## EXERCISE OBJECTIVE
Return the lines of the data below in which the string "KiCad" occurs.

## MATERIAL FOR THIS EXERCISE
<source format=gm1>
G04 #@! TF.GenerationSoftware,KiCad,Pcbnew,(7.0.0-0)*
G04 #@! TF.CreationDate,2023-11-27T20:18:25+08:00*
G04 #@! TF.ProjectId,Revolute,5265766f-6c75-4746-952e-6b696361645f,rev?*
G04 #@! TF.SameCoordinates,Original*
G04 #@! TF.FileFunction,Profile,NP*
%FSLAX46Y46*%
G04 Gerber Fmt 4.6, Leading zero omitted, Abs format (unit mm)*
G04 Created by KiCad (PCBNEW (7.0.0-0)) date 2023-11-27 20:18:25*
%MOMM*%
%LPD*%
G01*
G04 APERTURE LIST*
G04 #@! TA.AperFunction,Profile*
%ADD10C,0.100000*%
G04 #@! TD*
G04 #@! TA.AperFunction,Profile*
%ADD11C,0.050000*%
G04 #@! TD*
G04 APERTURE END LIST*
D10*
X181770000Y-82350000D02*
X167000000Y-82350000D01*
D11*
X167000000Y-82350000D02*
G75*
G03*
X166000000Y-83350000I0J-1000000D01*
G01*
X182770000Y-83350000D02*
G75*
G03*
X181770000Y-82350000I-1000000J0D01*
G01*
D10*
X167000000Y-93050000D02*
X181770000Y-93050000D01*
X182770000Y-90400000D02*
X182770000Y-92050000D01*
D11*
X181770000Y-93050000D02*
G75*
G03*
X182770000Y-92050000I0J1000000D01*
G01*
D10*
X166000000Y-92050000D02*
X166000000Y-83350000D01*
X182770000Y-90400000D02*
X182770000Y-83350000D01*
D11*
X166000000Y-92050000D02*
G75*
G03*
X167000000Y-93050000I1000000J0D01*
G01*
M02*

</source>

---

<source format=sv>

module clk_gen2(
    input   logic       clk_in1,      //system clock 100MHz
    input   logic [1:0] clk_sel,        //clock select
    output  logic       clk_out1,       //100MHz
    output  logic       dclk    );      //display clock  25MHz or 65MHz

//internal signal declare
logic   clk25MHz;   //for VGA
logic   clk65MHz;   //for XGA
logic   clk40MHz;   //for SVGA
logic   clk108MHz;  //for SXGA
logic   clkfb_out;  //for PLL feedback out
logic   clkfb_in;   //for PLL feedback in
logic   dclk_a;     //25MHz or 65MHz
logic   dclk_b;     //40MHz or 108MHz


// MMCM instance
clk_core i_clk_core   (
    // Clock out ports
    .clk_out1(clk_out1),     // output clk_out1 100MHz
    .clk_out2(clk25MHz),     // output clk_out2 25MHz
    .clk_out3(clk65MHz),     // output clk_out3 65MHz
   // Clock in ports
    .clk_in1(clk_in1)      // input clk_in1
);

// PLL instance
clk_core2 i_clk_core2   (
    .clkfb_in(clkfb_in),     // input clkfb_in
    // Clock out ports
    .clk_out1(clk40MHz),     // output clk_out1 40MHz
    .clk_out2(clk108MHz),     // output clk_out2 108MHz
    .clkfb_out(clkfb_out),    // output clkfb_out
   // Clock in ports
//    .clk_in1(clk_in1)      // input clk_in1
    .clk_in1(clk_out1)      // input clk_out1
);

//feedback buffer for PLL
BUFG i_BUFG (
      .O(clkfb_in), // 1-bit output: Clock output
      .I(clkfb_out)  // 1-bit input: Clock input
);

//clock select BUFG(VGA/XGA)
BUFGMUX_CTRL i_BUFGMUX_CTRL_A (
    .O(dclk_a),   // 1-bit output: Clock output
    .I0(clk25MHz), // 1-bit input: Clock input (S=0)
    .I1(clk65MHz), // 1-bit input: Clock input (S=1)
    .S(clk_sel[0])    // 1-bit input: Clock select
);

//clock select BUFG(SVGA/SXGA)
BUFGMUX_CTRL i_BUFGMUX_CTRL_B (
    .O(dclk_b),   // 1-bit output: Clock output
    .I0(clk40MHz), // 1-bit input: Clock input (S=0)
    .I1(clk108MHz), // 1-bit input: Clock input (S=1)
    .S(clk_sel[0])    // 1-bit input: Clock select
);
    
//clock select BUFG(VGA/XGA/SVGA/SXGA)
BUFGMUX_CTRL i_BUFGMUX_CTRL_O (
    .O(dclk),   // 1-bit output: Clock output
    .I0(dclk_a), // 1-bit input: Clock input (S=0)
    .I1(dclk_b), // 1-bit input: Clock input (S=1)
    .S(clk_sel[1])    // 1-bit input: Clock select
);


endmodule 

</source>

## ANSWER TO THIS EXERCISE
G04 #@! TF.GenerationSoftware,KiCad,Pcbnew,(7.0.0-0)*
G04 Created by KiCad (PCBNEW (7.0.0-0)) date 2023-11-27 20:18:25*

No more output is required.